About Taxis and Cats
My mother just called to tell me she loved my controversial article about women rights. That’s what I do. I write articles about social, political, cultural stuff, everything. I smiled with pride even when she could not see me. I must say I was concerned about the fact she mentioned she was in a taxicab on her way home. To hers. To mine, when I was a little girl, when I lived in Montevideo. I realized it was not very early there and the fact my mother was alone in a taxi worried me. She hates taxis because she is afraid of the drivers. She is afraid to ride alone in case something happens, like being kidnapped or raped. All women have those fears secretly. It’s funny because my mother is the strongest woman I know. I guess it’s an inherited fear. I had it, too. To taxis and to cats, just like her. Panic. All of it unfounded. She cringes horribly if she sees a cat. I was very scared of both too until I met a guy long ago, who removed this fear of mine by introducing me to his cat Romeo (whom I accompanied until the day it died), and to taxis, because he used to make me go back home late at night on my own by Uber. This last thing I learned promptly, with no anesthesia, showed my friend was not very affectionate with me I guess, or he was rather carefree. He was not even touched by the fact that still at my age, I have a pretty baby face people might want to take advantage of, at least that’s what others say. Or maybe it is the braveness I show in how I walk, even when almost everything scares me a lot. I would have loved for him to say, “Let me know when you arrive safely,” for once. Gentlemen and besties do.

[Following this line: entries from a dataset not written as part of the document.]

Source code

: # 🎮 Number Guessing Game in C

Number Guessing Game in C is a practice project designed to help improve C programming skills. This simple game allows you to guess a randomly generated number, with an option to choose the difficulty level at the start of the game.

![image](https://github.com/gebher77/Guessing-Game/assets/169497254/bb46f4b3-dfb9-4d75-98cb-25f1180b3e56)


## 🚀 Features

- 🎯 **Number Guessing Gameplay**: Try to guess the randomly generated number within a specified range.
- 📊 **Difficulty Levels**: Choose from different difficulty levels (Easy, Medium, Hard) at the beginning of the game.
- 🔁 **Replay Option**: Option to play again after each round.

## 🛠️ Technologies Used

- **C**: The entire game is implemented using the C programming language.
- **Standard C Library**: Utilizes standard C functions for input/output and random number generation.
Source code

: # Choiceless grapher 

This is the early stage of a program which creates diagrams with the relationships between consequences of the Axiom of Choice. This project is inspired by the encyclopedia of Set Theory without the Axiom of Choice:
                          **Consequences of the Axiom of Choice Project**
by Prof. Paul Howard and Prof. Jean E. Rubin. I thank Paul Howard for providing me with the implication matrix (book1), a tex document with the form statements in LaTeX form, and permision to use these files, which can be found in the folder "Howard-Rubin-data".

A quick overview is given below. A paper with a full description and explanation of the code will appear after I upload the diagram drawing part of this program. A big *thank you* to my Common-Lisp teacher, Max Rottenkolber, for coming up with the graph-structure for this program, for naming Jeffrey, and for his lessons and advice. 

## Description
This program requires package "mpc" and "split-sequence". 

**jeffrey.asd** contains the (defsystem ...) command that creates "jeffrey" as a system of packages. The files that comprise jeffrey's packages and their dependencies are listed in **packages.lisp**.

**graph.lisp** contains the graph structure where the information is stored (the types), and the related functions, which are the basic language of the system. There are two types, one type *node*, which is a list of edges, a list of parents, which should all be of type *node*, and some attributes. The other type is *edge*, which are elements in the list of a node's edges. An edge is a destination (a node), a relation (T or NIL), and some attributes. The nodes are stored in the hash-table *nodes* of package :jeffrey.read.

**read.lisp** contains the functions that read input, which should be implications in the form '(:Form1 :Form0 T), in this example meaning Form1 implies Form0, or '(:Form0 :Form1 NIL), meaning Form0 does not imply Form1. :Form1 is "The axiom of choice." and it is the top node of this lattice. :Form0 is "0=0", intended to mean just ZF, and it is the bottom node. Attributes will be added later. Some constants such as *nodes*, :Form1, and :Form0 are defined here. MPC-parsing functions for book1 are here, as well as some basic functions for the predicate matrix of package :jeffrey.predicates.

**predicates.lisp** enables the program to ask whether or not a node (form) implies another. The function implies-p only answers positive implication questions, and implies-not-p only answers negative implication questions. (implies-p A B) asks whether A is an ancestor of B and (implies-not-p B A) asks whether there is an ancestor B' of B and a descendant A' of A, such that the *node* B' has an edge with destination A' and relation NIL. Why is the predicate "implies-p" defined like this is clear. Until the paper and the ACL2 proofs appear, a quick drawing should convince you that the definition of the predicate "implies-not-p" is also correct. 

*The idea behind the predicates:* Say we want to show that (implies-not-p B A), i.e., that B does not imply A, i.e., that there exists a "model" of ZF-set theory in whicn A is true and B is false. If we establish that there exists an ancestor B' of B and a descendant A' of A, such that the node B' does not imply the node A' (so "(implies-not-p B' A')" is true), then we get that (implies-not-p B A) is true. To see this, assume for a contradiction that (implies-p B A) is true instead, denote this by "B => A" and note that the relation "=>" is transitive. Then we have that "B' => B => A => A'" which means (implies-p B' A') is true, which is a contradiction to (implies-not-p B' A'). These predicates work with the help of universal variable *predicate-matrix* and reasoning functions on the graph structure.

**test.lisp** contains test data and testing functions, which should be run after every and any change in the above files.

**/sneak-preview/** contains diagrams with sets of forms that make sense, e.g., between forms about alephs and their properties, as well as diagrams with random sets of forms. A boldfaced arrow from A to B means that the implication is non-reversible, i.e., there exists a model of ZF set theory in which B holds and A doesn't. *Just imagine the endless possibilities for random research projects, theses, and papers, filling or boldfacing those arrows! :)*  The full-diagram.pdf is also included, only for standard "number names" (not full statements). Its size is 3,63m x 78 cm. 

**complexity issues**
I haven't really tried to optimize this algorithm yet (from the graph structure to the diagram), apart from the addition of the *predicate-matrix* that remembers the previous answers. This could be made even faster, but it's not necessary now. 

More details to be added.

The important fact here is that fears fade, things change, people change just like their circumstances. Even my mother is no longer afraid of taxis; I asked her to let me know when she arrives home.
I cannot help wondering the name or the story behind the successful overcome of her particular fear. Again, life is for those who become bold at some point.
In my case, who knows, maybe I’ll meet another friend someday who takes away my anger against Dylan, not for getting the 2016 Nobel Prize in Literature, but for having been part of an original soundtrack in a movie where two children were abused. It has been branded with fire on my brain, and I was only fourteen years old. I still feel nausea. And I definitely would prefer it to be the same friend who rid my fears of cats and the taxis, the one that deconstruct Dylan for me, but you cannot have everything in this life, and the Nobel should have gone to Leonard Cohen if we talk about lyrics and poetry.
I’m going to call my mother and see if she’s home yet.